The EOS M/11-22mm combo sounds perfect for this sort of thing.

We are preparing to travel to FL/Disney/beaches and the light weight/small size of the M/11-22 means that it fits in my cargo shorts pocket...and is light enough to be placed safely on a tiny tripod that I would NEVER trust to hold a DSLR.

I've written this before on this board--the 11-22mm is the 'killer app' for the EOS M.


----------



## jonathan7007 (Jul 25, 2014)

Joseph,
Thanks for contributing. I don't have an M body. I will stick with the 5dMk3 bodies I have for consistent video look in for these walk-through segments, which will be edited into the other quick views -- some done already -- room pans, outdoor details on the property, flowering plumeria close-ups, local scenery, ocean, etc.

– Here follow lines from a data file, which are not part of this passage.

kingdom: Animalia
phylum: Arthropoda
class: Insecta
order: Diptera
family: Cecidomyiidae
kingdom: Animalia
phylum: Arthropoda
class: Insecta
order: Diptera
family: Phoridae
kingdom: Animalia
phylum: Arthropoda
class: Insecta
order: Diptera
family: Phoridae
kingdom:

I have a Manfrotto 502 fluid head and a super heavy tripod that I love, so I can collect the remaining material with the lenses I have. I am ordering the Voightlander 28 and will try that. Ramon's suggestion of the new 16-35 piqued my interest in that lens and I may add that to the kit, too, for its well-reviewed IS. All the rest of my wide lenses have no IS.

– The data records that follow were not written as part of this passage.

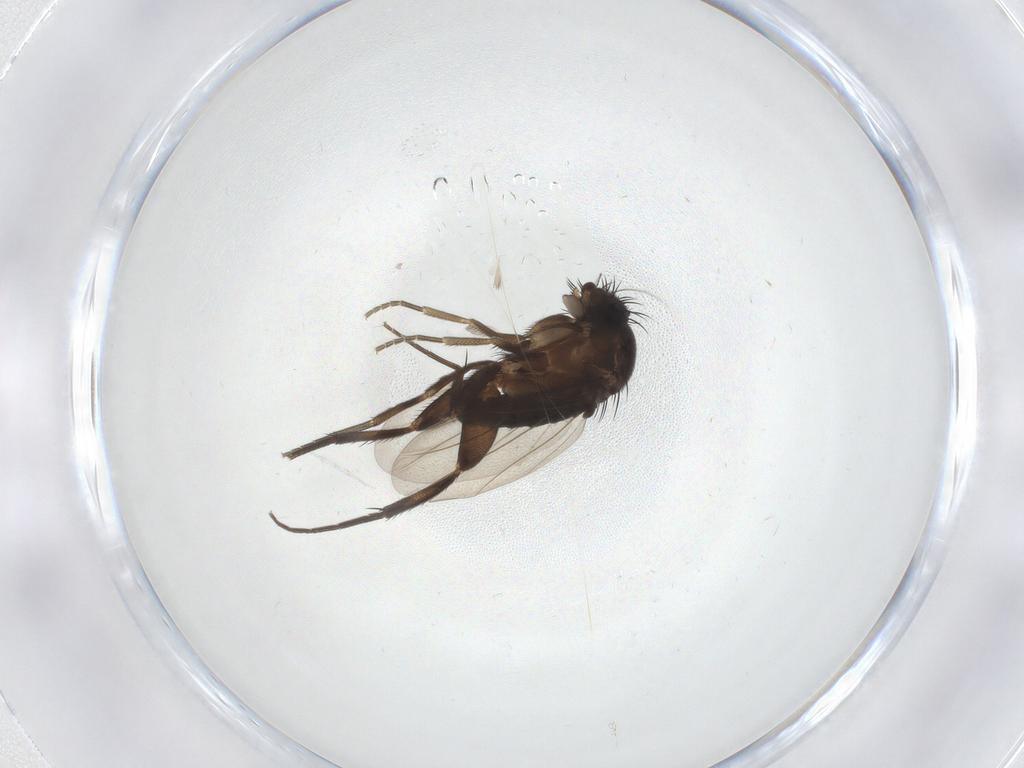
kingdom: Animalia
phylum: Arthropoda
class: Insecta
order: Diptera
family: Phoridae
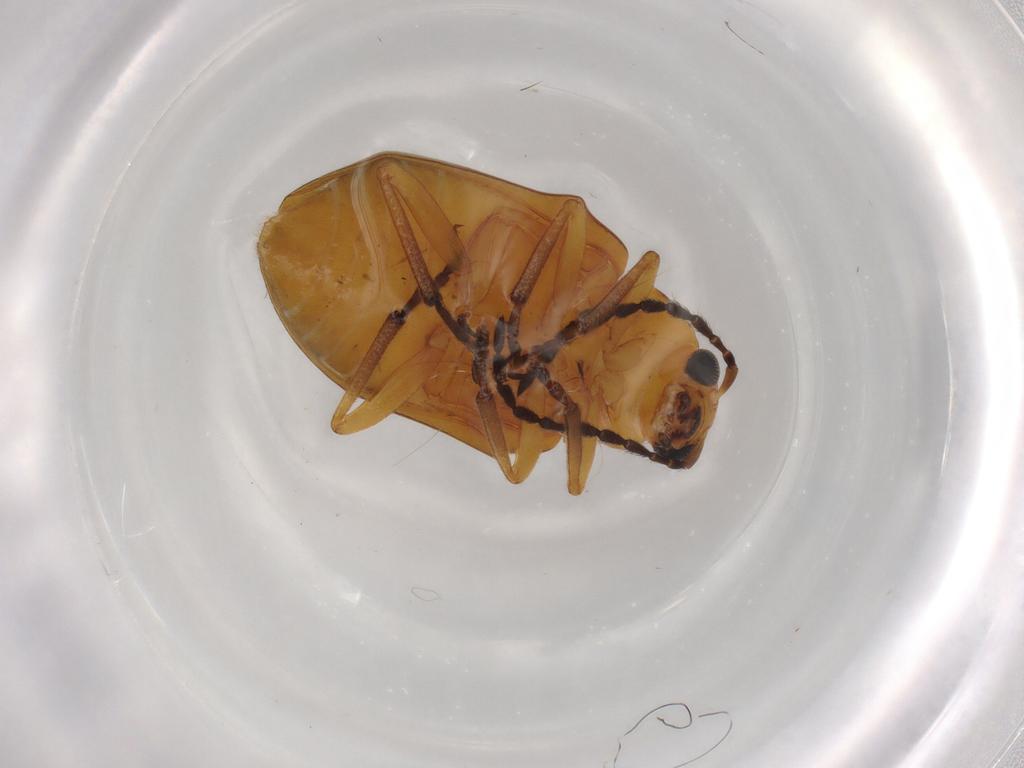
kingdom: Animalia
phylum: Arthropoda
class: Insecta
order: Coleoptera
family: Chrysomelidae
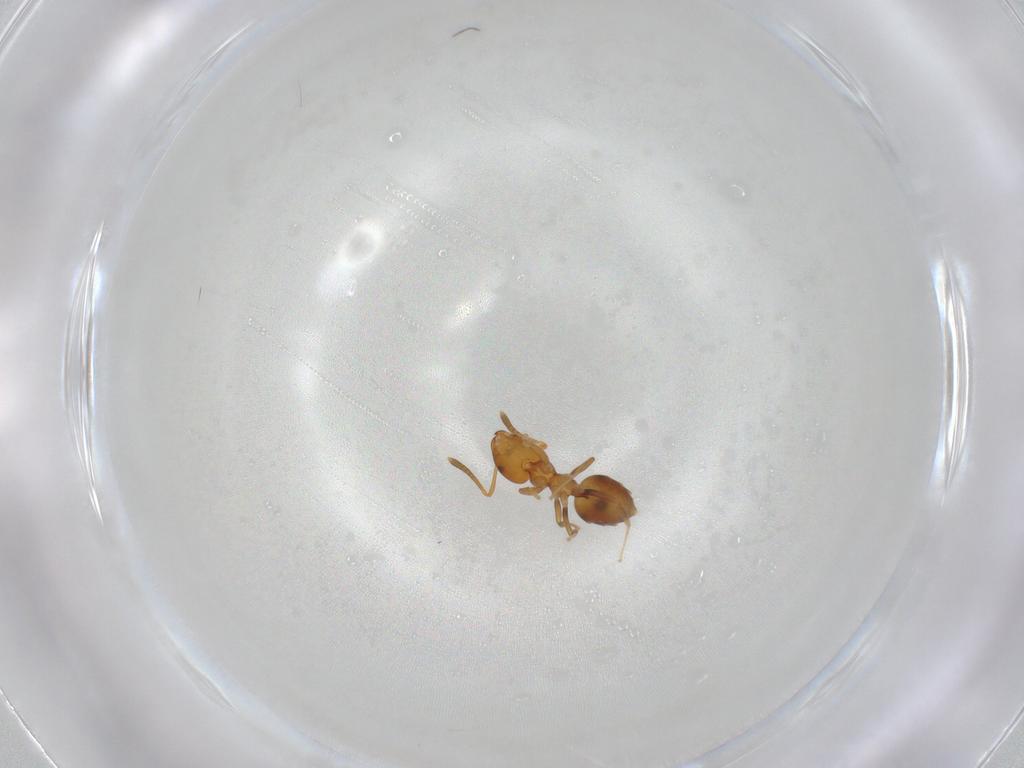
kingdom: Animalia
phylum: Arthropoda
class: Insecta
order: Hymenoptera
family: Formicidae
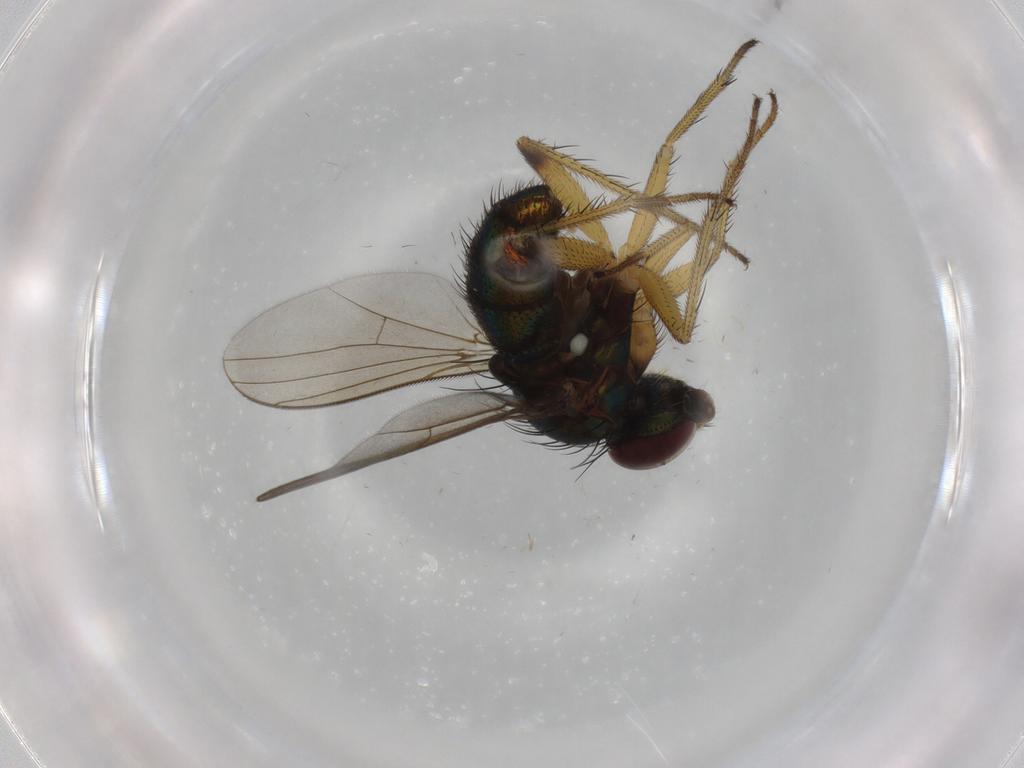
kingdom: Animalia
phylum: Arthropoda
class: Insecta
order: Diptera
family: Dolichopodidae
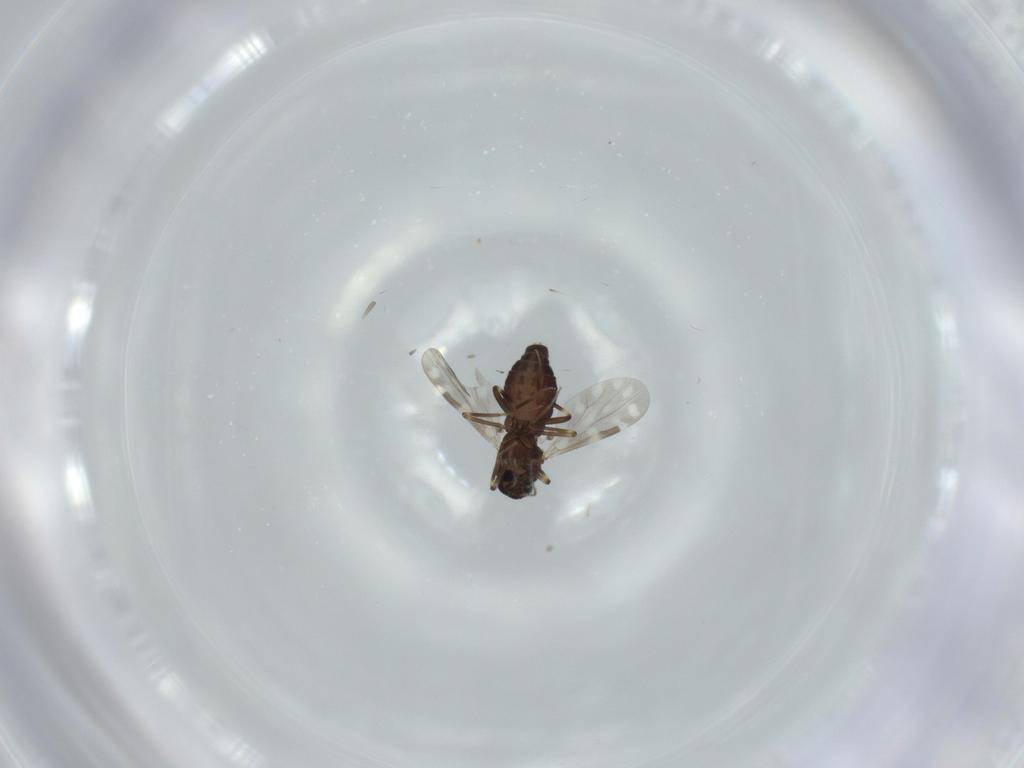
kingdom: Animalia
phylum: Arthropoda
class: Insecta
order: Diptera
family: Ceratopogonidae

Thanks, everyone. Looks like there aren't a lot of wide lenses like the Voightlander(s) available in Canon mount.

Jonathan


----------



## sjschall (Jul 30, 2014)

I agree - good wide lenses are heavy and hard to find! The person in the youtube video had a Glidecam which I wouldn't consider low-end - it's meant for much heavier setups and would give you the outcome you are looking for with the 24-70. At around $500 it's the same price range as the lenses you mentioned.


----------



## Policar (Aug 6, 2014)

RLPhoto said:


> 16-35 f/4L IS is very steady handheld with IS on. Maybe with a stedicam it would be even better but I'd look into that lens



This seems like a good suggestion, but I haven't used it.

The 17-40mm L is a nice glidecam lens on the Mark III if you balance it right. I have actually found if it's too light it feels wrong... Talked with an MK-V owner and he claimed there is a visual difference, even if stabilized, between heavy and light, for which small stabilizers can't account, heavy being better and the MK-V being able to emulate an Alexa's weight while flying a DSLR-style camera. (He was flying an Alexa at the time.)

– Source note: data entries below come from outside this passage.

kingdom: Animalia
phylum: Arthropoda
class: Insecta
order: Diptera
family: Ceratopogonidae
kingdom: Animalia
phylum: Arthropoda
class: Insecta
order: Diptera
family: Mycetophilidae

So if you can't balance it... it might be on you. That said, if the 24-70mm II (which I've seen used plenty, but only used the original) extends it will lose balance as you zoom. The 17-40mm L doesn't do this and if the 16-35mm L is similar but wider and with IS and sharper then... jump on it. It should be smaller, balanced, and not change the rig's moment of inertia so much and thus not unbalance it. It's SUPER wide, too.


----------



## wickidwombat (Aug 9, 2014)

EOS-M and 11-22 IS?

super light package, awesome lens nice and sharp with flexability of zoom, nice live view, STM and video autofocus
can also use magic lantern on it

cant really think of a better setup for what you want, the EOS-M is a great little video cam
battery life is its biggest downside here though

and with the current pricing of the M its a cheap option even when you factor in buying the 11-22

or you could just use the 18-55 kit lens which is pretty decent anyway and is also IS.


----------



## pablo (Aug 18, 2014)

EOS M +18-55. Lens is also IS.

Seriously.

Cheaper than another WA and gives you a b cam for other shots.


----------



## wickidwombat (Aug 21, 2014)

pablo said:


> EOS M +18-55. Lens is also IS.
> 
> Seriously.
> 
> Cheaper than another WA and gives you a b cam for other shots.



true but then you have to buy the adapter too may as well just get the 11-22 and have a smaller package


----------



## pablo (Aug 21, 2014)

wickidwombat said:


> pablo said:
> 
> 
> > EOS M +18-55. Lens is also IS.
> ...



Decent clones of the adaptor are how much? $30?


----------



## wickidwombat (Aug 22, 2014)

pablo said:


> wickidwombat said:
> 
> 
> > pablo said:
> ...



still the 10-18 + adapter is MUCH bigger than the native 11-22
the 10-18 is $300 + your $30 adapter
the 11-22 is around or under $400 for the few extra bucks the 11-22 is a no brainer over the 10-18


----------



## pablo (Aug 22, 2014)

yawn.

anyway. cheap is wide angle in compact form, m + 18-55.

its obviously a matter some discussion if its worth adapting....


----------



## wickidwombat (Aug 22, 2014)

pablo said:


> yawn.
> 
> anyway. cheap is wide angle in compact form, m + 18-55.
> 
> its obviously a matter some discussion if its worth adapting....



haha looks like i read your 18-55 as 10-18 i must be getting dyslexic 

depend how wide the OP wants to go really but for what $250 on ebay you can get a brand new M with the lens and the ex90 flash pretty awesome deal really


----------



## pablo (Aug 23, 2014)

yeah. Agreed. I didn't really get what you were getting at..

How many dyslexics does it take to change a ighltblub?


----------